The al-Bashir case was heard at the Pretoria High Court presided over by that judge, Hans Fabricius, who in June 2012, issued an order for South African authorities to investigate alleged cases of “torture and crimes against humanity” in Zimbabwe.

Addressing a summit of liberation movements in Harare, President Mugabe responded to Fabricius’ order:

“In this context, it is important to remember that this Harare meeting takes place after the recent ruling by one Boer Judge Hans Fabricius in the North Gauteng High Court in South Africa calling on authorities in that country to probe alleged atrocities in Zimbabwe, arrest and prosecute alleged offenders under the International Criminal Court of which South Africa is a party and Zimbabwe is not. Needless to say, we take umbrage at these residual Rhodesian and apartheid forces that are finding space in our midst, to use our courts in a manner that seeks to mollify their defeat at the hands of our liberation struggles.”

While alarmists were yesterday suggesting that the South African government was in a difficult position on how to proceed given that it is a member of the ICC and has obligations under the AU, we have no doubt that President Jacob Zuma will choose the latter.

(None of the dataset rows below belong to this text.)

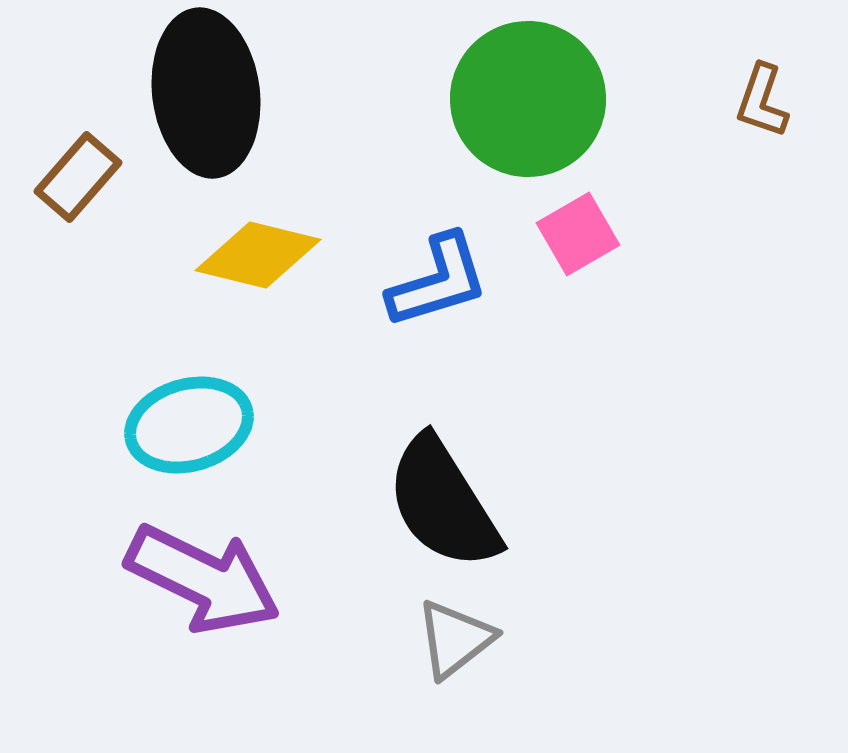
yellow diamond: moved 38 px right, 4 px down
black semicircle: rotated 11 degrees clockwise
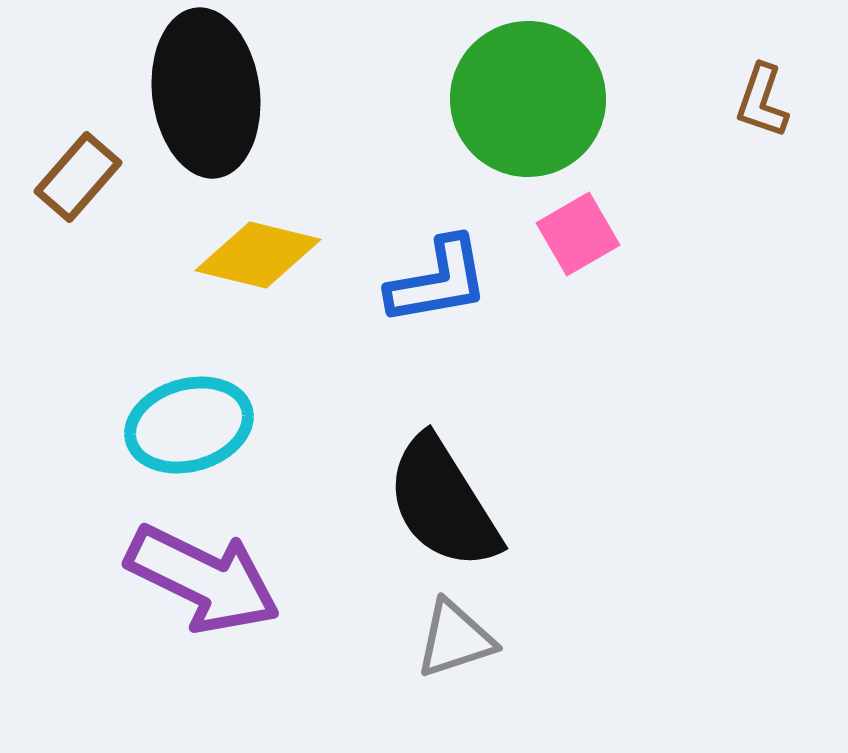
blue L-shape: rotated 7 degrees clockwise
gray triangle: rotated 20 degrees clockwise
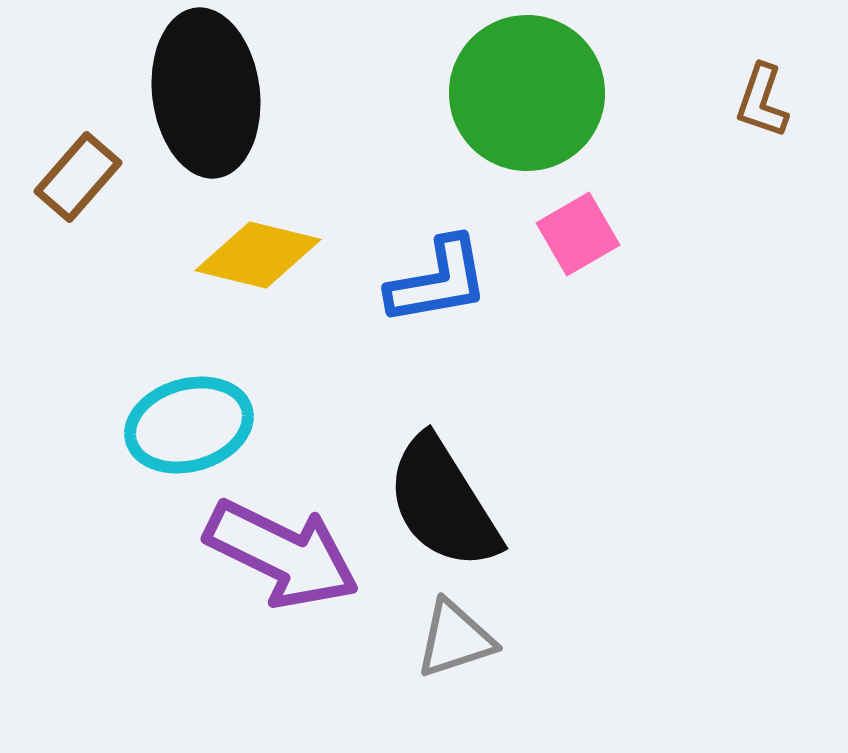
green circle: moved 1 px left, 6 px up
purple arrow: moved 79 px right, 25 px up
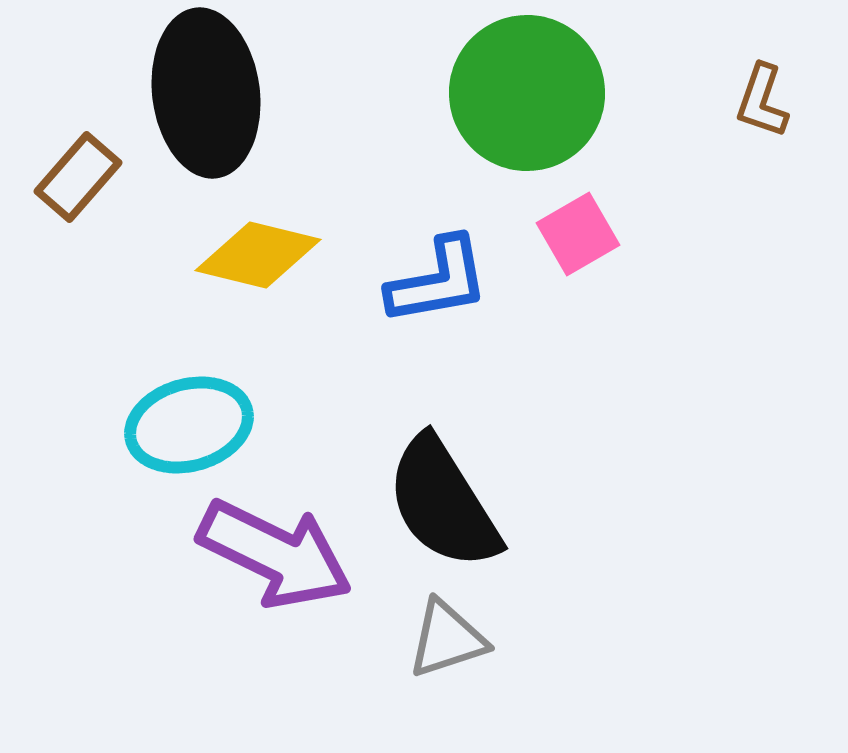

His party, the African National Congress set the tone:

The South African government, said the ANC, “granted immunity for all (summit) participants as part of the international norms for countries hosting such gathering of the AU or even the United Nations.” It added that African and Eastern European countries “continue to unjustifiably bear the brunt of the decisions of the ICC.”

Furthermore, South African officials at The Hague, The Netherlands, where the ICC sits said there was a “lack of clarity in the law” because of its “competing obligations” to the AU.

Fabricius’ order is ill-timed, mischievous and anti-African. It must be condemned and ignored.